“A Cabinet in the Washing Machine” is a project which brings the spatial characteristics of the recycling center and the context connoted in the items there into the realm of art. The project reinterprets the relationship between space and objects, objects and art, and art and the audience. In the recycling center, there are a lot of things we use in ordinary life. It even has good accessibility in order to allow people in the area to visit easily. The things that fill the place are found by new owners. Therefore the recycling center is a space where things are in constant circulation. Even the people who visit the center casually, find great pleasure when they unexpectedly find something useful. Also the recycling center is a gathering place of resold items, so people’s lives and memories are part of those things. This is because they were a part of somebody’s life, unlike new products.

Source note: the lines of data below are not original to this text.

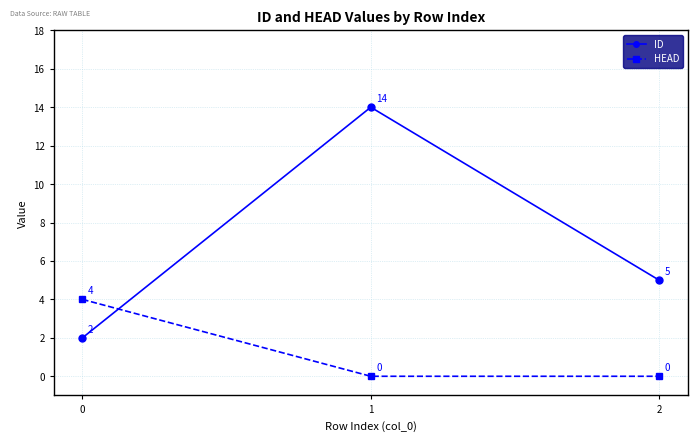

What are all the series names shown in the legend?

ID, HEAD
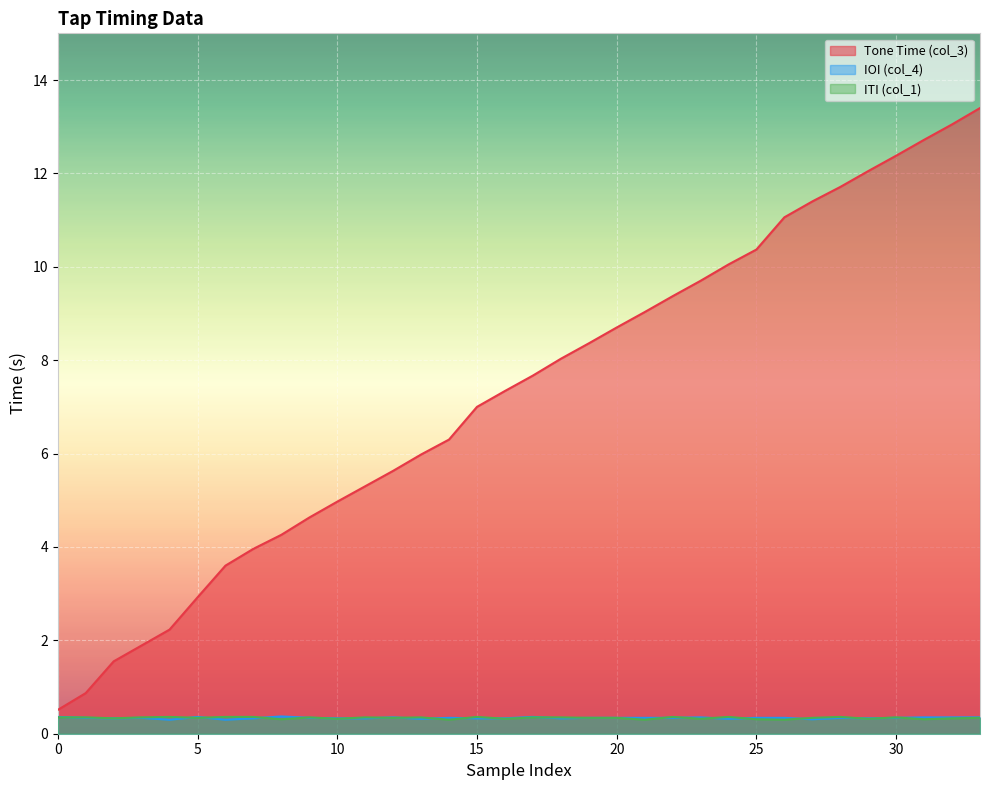

What is the approximate value of IOI (col_4) at 25?

0.3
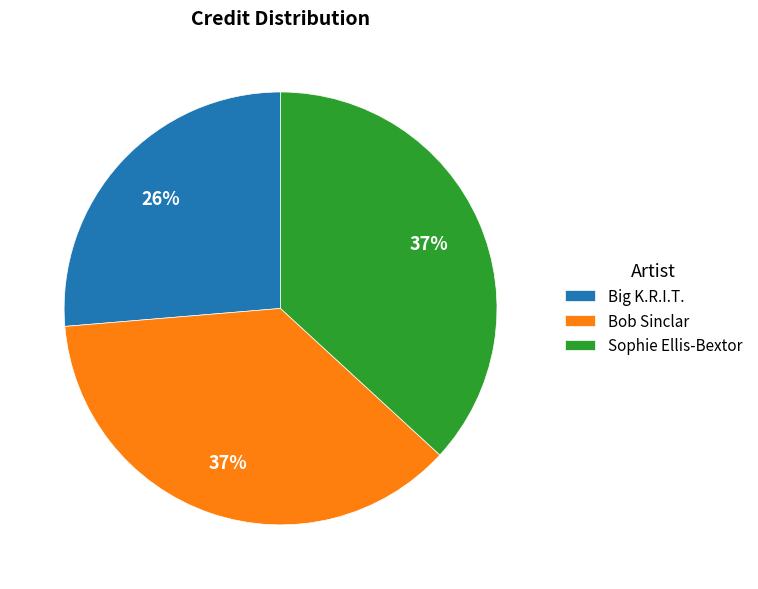

Does Sophie Ellis-Bextor represent more than half of the total?

No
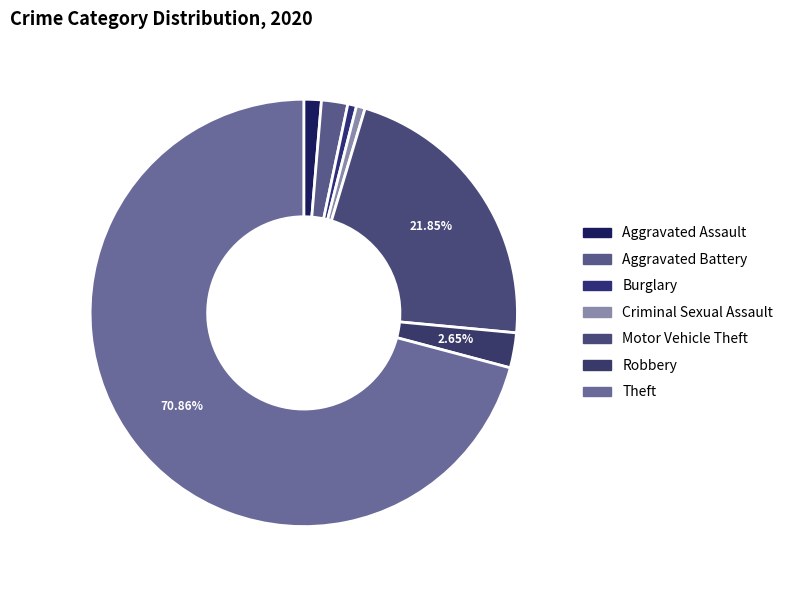

Approximately how many times larger is the value at Aggravated Battery compared to Aggravated Assault?

1.5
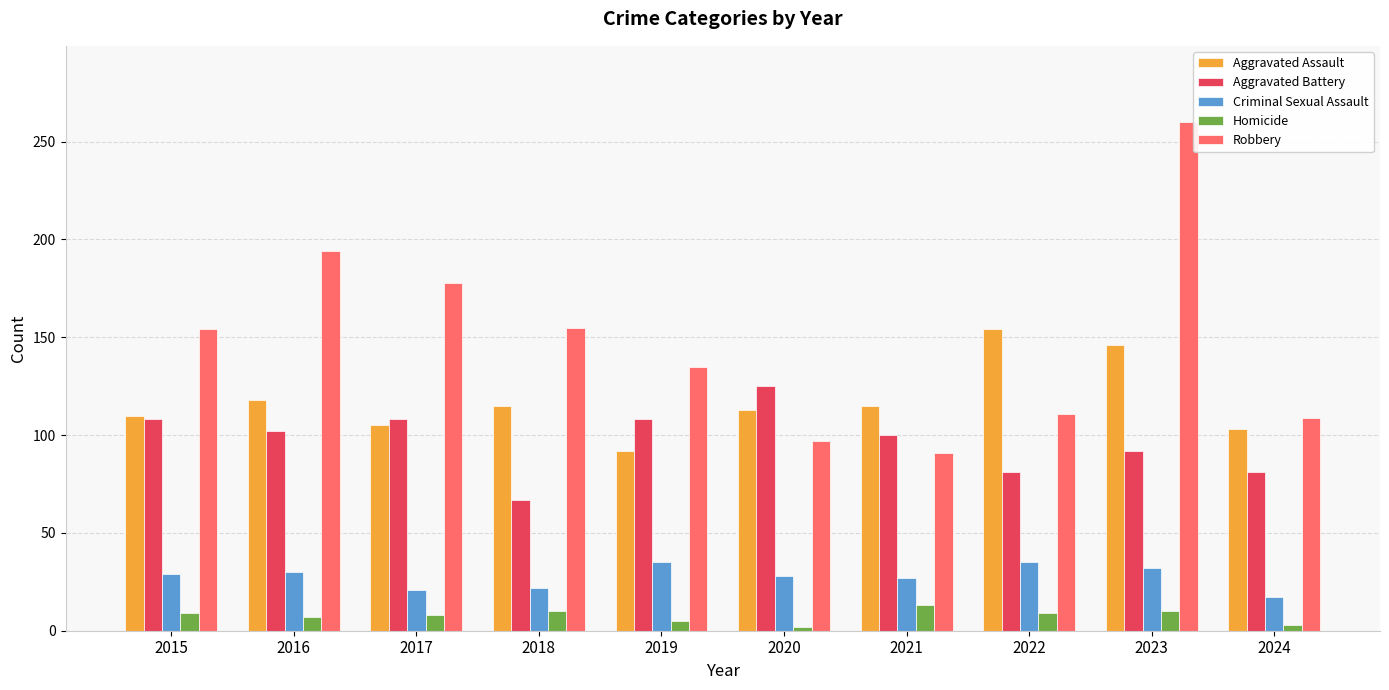

Which series has the largest range (max minus min)?

Robbery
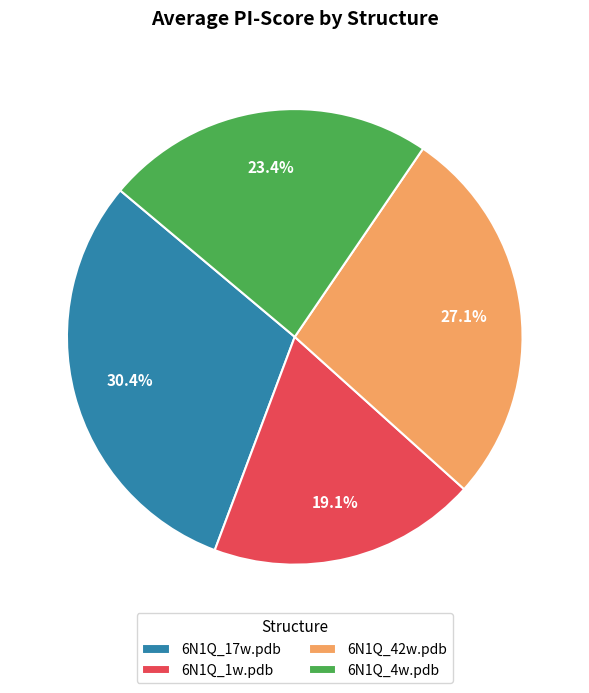

Which category has the biggest portion of the pie?

6N1Q_17w.pdb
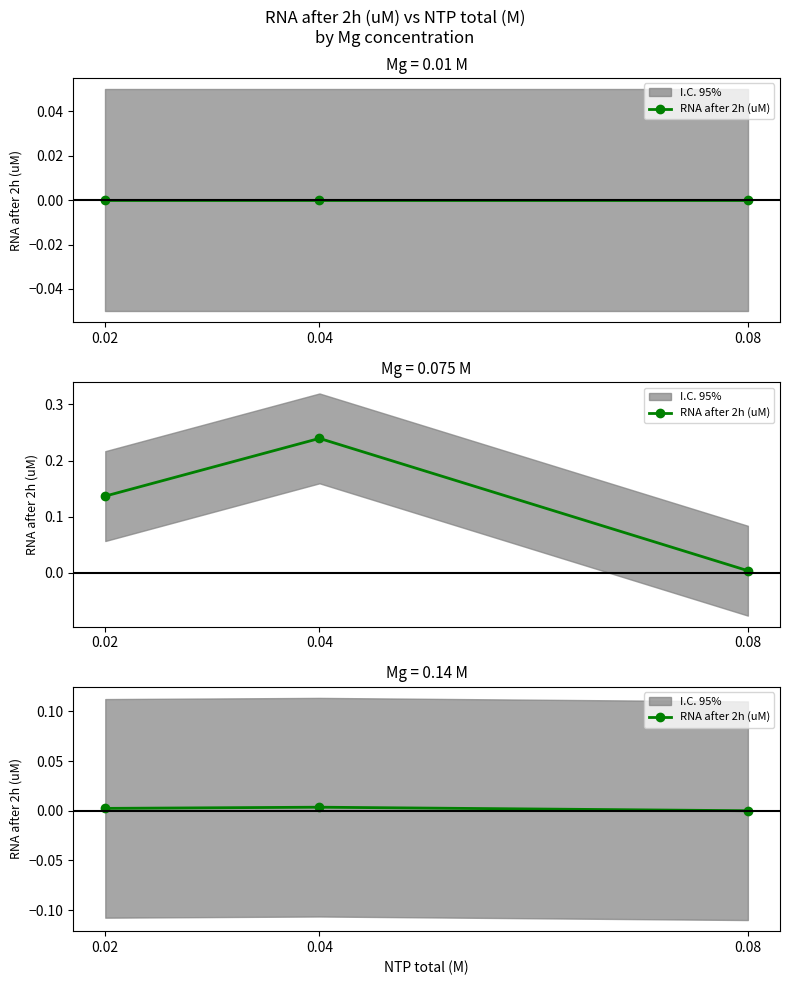

List the labels in order of value, smallest first.

0.08, 0.02, 0.04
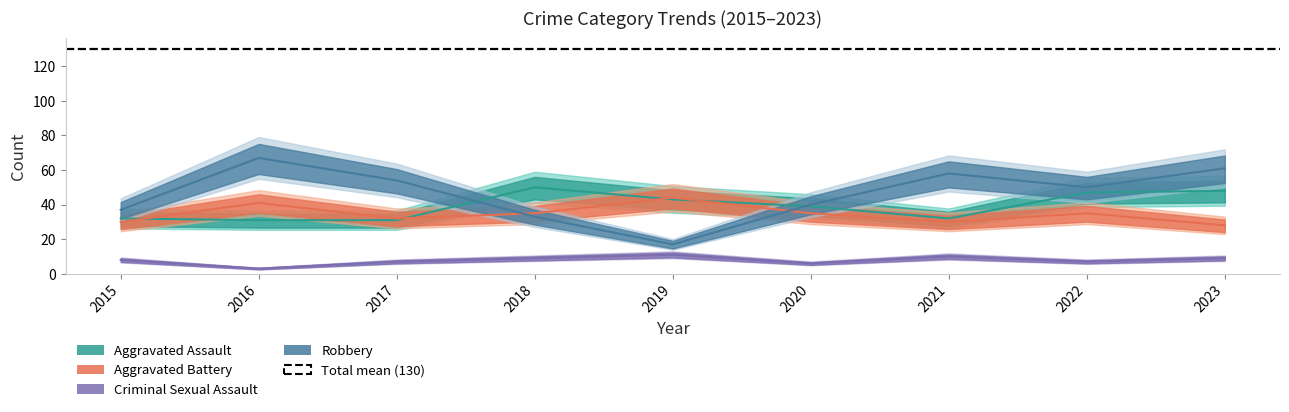

At which label does Robbery reach its minimum?

2019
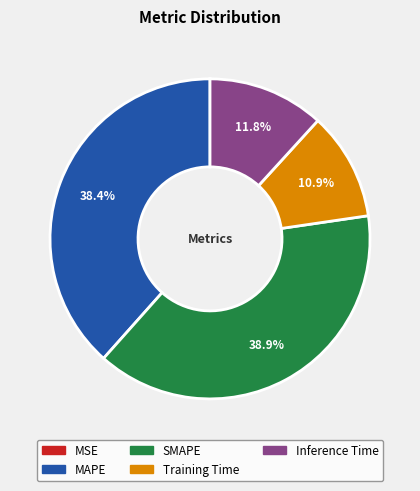

Approximately how many times larger is the value at SMAPE compared to MAPE?

1.0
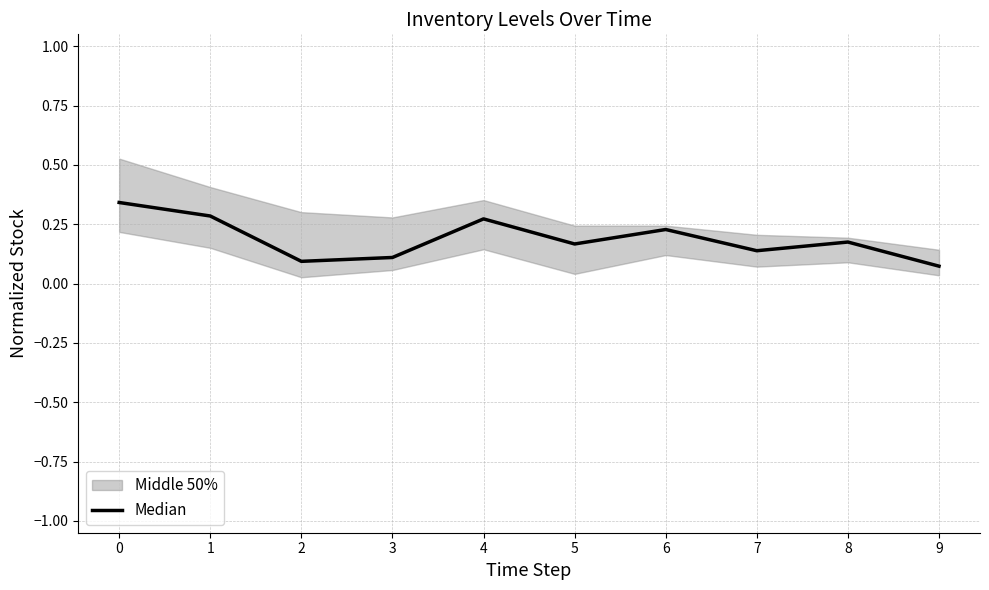

The chart shows a value of 0.3 at 4. True or false?

True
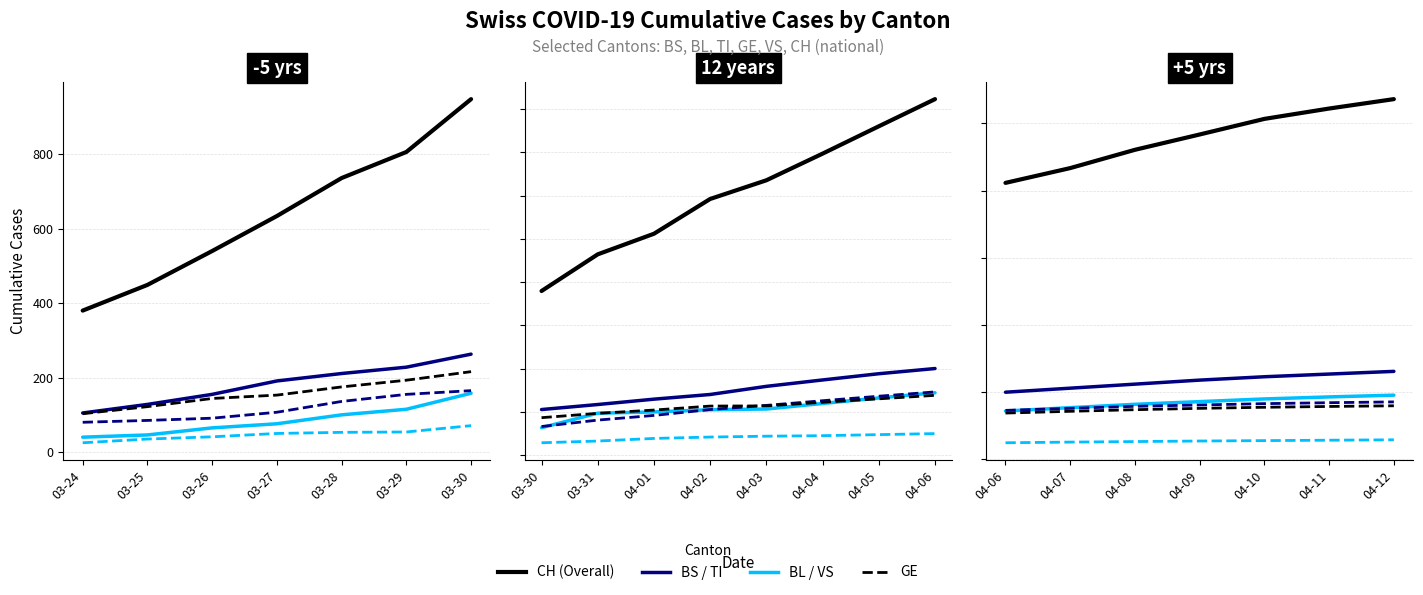

True or false: BS and GE intersect in this chart.

False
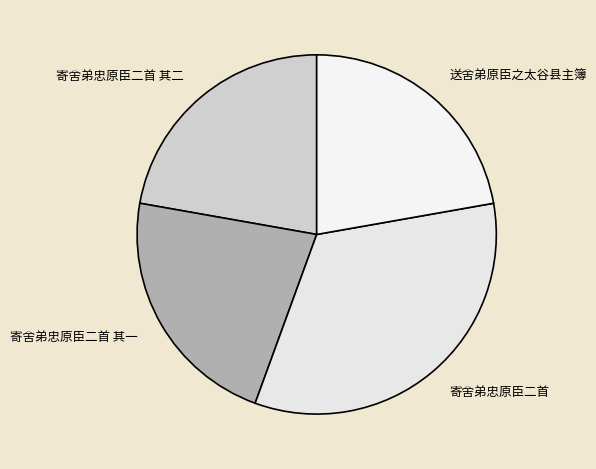

Is it true that 寄舍弟忠原臣二首 is 33% of the pie?

True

The artists who participated in this show focused on the characteristics of recyclable goods, which include the idea that buying things is not simple consumption but is connecting to emotional communication as well, by a review of the history and memory of each object. It is different from the value or meaning of antiques because recycled goods are practical ordinary goods that touch our lives. So we used the recycling center, which has a function between those of shops and of storage spaces, as an exhibition place or a space for a creative project, and we gave the recycling center a multi-layered spatial concept. In this way, we tried to create artistic communication with local residents through the site specificity of the recycling center. The final presentation of this project consisted of the exhibition in the recycling center and an exchange event. First of all, this exhibition tried to focus on the spatial characteristic of the recycling center and the inherited time and meanings embedded in the things in the recycling center by combining the histories and stories in the recyclable goods. The artists attempted to interpret the context of the space and place of the recycling center and the sensibility about the recycled goods by using a variety of media including installation, drawings, paintings, and video.
The exchange event, entitled "Old Lovers," is an attempt to connect the recycling of objects to emotional communication through an awareness of the history of objects and of people’s memories as a nonmaterial value. In the process of exchange, a change of ownership of personal objects--which were no longer useful to the previous owners--, someone’s possessions, containing experience and memories, become desirable objects with new meanings and values by their attractiveness. In this event, we exchanged memories and stories of the objects by bartering. And the new owner could choose to keep the stories and memories that accompany the items received from the previous owner.
This project was delivered in two exhibitions. First, the exhibition in Seodaemun-gu Recycling Center was delivered in an overlap with the recycling center’s business and exhibition space: an ‘in situ’ exhibition. Secondly, the exhibition in Pangyo Eco Center was delivered in archive form: the conceiving of the exhibiting artists’ ideas, the process of creating the work, and the record of the exhibition.